_GIVEN PASSAGE:_
-------

By Jacob Schaperow, editor-in-chief, @jschap1

At check-in, attendees browse pamphlets describing the 70 learning sessions offered during the day-long Jewish learning event in Van Munching Hall. Courtesy of Jewish Federation of Greater Washington.
At check-in, attendees browse pamphlets describing the 70 learning sessions offered during the day-long Jewish learning event in Van Munching Hall. Courtesy of Jewish Federation of Greater Washington.

More than 550 Jews convened in the Robert H. Smith School of Business’s Van Munching Hall for Routes, the Jewish Federation of Greater Washington’s day of Jewish learning Nov. 15.

The day-long event brought in Jewish educators and experts from the Washington Jewish community and beyond to speak about topics ranging from the Arab-Israeli conflict to Jewish medical ethics.

Senior Maxine Rich said she attended the event because she is “always interested in Jewish learning.”

“I didn’t have that much of a formal Jewish education, so whenever there is an opportunity for Jewish learning, I try and take it,” Rich, a double major in Arabic studies and government and politics, said.

This was Susan Janney’s second year attending Routes. Janney, a Bethesda, Maryland-based real estate agent, went to five different learning sessions over the course of the day, including a back-to-back performance of “ETTY,” a one-woman play about a Dutch Jewish woman living in Amsterdam during the Holocaust, and discussion among the attendees afterward.

Janney said the learning sessions got her thinking about what it is to be a Jew in today’s world.

“[Participating in Jewish learning] connects one with being a modern Jew. I’m Reform, so very modern,” she said.

Rich and Janney both attended Rabbi Evan Krame’s lesson entitled “We Made a Religion! The Start of Judaism in the Second Temple Period,” where the past president of Hillel at George Washington University described how the Jewish religion as it is practiced today emerged out of the events following the destruction of the Second Temple in 70 CE.

“It was a big history lesson …. And I am a political science student, so how the politics and the social aspects of the societies that the Jews found themselves in shaped Judaism – it was really interesting to me,” Rich said.

-------

Pick up the article on the Routes day of Jewish learning after its final sentence and keep writing from there. Nothing in the items that follow has any bearing on this.

-------

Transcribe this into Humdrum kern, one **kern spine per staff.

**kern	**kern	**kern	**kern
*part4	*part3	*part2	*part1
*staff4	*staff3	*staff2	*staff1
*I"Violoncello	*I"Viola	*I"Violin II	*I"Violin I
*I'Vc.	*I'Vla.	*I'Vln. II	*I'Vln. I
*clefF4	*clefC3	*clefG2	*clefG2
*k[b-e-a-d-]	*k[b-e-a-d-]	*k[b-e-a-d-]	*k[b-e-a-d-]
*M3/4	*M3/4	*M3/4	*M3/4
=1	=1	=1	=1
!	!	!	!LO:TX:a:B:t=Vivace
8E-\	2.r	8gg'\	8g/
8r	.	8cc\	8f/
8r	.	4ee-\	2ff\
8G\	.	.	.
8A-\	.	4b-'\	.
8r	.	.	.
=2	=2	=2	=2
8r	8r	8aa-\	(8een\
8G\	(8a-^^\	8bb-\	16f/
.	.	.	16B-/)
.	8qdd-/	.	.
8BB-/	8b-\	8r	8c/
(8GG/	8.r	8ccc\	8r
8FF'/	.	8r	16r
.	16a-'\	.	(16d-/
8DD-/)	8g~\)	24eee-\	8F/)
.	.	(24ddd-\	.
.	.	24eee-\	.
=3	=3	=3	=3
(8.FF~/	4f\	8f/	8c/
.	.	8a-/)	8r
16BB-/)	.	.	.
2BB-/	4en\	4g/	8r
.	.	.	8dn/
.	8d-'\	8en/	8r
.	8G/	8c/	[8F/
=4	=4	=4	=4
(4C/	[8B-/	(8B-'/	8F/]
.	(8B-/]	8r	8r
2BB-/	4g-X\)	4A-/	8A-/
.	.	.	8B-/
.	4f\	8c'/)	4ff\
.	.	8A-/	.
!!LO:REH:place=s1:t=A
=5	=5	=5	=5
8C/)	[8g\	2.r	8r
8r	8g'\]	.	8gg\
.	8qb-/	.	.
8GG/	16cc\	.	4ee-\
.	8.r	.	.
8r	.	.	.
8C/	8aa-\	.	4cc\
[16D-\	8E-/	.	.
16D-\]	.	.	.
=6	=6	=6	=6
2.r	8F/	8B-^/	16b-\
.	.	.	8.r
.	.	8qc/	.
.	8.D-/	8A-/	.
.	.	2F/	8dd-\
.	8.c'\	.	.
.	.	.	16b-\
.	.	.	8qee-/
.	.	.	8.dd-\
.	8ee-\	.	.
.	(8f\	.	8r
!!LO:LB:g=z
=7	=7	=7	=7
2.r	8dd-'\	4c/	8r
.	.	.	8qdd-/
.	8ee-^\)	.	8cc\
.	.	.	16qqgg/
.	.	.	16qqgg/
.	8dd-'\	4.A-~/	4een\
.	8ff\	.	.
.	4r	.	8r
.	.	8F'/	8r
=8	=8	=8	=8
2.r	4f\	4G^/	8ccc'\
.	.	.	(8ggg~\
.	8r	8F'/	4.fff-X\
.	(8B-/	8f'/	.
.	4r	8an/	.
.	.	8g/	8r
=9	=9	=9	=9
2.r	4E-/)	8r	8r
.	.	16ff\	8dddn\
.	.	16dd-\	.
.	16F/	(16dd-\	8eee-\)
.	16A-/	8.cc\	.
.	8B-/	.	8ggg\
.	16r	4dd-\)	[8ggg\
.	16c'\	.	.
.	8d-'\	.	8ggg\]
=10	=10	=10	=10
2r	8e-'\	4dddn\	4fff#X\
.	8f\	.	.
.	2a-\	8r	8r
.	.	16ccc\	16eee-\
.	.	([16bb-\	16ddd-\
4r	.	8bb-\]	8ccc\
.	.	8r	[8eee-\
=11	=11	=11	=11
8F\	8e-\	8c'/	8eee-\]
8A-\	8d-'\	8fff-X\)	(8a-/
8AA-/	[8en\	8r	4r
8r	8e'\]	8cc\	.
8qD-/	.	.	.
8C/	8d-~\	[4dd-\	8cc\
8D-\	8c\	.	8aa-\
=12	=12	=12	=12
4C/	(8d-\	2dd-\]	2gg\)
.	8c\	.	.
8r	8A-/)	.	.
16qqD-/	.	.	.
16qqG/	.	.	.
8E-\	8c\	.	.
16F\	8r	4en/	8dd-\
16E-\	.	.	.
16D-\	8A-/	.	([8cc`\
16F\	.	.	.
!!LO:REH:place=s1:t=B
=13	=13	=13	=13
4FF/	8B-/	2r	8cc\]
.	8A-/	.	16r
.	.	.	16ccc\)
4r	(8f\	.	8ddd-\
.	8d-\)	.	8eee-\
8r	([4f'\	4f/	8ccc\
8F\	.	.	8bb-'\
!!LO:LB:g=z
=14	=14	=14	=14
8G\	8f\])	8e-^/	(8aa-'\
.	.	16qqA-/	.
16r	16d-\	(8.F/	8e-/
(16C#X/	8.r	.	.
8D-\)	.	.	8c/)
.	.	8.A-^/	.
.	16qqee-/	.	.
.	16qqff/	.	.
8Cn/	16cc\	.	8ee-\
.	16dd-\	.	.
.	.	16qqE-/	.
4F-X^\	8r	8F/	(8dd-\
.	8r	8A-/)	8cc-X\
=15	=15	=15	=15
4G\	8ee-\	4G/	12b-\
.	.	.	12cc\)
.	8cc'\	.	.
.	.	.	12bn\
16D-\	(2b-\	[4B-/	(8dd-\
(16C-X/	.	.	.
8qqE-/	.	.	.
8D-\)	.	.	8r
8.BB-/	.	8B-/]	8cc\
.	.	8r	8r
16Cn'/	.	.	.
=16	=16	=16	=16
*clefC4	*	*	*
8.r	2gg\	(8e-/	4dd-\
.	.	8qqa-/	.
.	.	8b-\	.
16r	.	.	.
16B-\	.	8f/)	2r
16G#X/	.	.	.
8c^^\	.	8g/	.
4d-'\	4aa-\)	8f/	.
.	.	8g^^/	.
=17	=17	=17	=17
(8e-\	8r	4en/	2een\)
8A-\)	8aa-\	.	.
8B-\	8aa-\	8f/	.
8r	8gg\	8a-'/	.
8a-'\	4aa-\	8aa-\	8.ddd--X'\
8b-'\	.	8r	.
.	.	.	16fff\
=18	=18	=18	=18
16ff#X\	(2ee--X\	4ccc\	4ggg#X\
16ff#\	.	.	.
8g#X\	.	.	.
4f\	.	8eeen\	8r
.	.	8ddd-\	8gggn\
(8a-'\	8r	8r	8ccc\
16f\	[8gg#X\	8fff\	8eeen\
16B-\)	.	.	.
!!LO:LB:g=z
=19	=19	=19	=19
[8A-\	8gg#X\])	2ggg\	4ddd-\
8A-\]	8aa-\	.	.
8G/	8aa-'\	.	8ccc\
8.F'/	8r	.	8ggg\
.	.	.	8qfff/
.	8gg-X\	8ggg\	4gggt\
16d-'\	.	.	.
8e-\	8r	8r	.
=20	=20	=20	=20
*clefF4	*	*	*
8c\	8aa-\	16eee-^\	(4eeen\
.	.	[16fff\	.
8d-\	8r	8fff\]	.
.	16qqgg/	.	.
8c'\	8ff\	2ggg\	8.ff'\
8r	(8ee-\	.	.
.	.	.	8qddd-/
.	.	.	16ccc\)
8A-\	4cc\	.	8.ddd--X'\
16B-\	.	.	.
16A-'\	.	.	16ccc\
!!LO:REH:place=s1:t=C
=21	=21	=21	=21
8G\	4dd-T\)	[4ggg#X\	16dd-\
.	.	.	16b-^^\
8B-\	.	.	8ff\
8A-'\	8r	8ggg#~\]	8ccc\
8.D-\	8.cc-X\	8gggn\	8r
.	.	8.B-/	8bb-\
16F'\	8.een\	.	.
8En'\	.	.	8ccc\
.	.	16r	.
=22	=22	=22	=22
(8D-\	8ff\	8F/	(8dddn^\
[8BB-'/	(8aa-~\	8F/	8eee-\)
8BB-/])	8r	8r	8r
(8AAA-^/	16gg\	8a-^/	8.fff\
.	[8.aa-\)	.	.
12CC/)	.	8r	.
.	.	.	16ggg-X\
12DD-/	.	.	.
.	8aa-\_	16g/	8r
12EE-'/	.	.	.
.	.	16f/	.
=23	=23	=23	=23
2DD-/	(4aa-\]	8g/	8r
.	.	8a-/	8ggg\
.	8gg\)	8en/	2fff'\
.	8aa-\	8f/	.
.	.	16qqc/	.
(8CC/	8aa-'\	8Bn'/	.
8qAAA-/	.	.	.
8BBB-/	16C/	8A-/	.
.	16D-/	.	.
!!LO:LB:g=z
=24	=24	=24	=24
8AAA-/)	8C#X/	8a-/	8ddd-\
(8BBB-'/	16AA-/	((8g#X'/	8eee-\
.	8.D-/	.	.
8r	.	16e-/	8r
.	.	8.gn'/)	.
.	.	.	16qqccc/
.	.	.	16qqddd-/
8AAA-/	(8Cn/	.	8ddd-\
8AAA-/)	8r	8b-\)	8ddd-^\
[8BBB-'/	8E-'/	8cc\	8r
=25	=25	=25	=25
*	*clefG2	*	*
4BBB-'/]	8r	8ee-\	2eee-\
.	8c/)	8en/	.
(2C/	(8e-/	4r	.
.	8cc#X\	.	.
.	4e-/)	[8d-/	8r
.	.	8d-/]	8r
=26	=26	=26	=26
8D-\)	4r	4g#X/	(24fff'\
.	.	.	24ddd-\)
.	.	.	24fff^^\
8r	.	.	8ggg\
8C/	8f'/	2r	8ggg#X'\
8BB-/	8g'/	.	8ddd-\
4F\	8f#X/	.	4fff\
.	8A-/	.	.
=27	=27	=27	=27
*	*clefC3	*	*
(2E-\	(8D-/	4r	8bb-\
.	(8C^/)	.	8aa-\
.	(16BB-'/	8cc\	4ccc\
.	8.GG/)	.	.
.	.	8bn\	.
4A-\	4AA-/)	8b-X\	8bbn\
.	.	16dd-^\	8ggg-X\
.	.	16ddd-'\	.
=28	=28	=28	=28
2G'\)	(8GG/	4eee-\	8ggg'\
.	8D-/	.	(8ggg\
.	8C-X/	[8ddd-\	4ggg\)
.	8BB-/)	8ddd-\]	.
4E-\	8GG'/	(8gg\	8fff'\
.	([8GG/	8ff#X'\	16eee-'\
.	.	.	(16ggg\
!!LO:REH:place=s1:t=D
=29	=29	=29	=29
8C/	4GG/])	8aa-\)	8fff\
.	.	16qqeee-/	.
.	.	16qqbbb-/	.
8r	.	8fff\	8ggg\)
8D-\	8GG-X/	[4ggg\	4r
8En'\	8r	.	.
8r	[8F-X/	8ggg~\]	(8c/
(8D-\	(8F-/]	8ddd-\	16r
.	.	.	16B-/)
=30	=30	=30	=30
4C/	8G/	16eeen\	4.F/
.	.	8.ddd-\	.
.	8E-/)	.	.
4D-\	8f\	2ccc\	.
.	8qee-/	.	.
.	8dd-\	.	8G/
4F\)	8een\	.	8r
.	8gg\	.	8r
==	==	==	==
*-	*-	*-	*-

-------

_TASK RESPONSE:_
The Federation’s day of Jewish learning has historically been held on a college campus. Last year, the event took place at American University. The last time Maryland Hillel co-hosted Routes was in March 2012.

Fred Diamond, an event moderator, said he thinks it is important to have Routes on a college campus because of the formal education atmosphere.

“The rooms are a little more austere,” he said. “It’s a little more serious. You’re able to focus on the speaker as compared to looking at your phone or stepping out. It just adds to the whole inspiration in education and learning.”

Ezra Allswang was one of two student coordinators for the event. The junior communications major said he and the other student coordinator, senior communications and government and politics double major Danielle Leopold, were responsible for garnering student participation at the event.

“People came up to me and said I went to this one session or these two sessions and they enjoyed it, so it was nice that the kids who went enjoyed what they went to, and they got the most out of it,” Allswang said.

About 70 students attended Routes.

Allswang said he hopes students take away from the event “an understanding of how much time, energy and money goes into bettering the Jewish community, whether it be through learning or social justice activities or whatever it is, but just to realize … how beneficial it is to the Jewish community to have something like the Federation of Greater Washington that looks out for us and that wants us to succeed and grow.”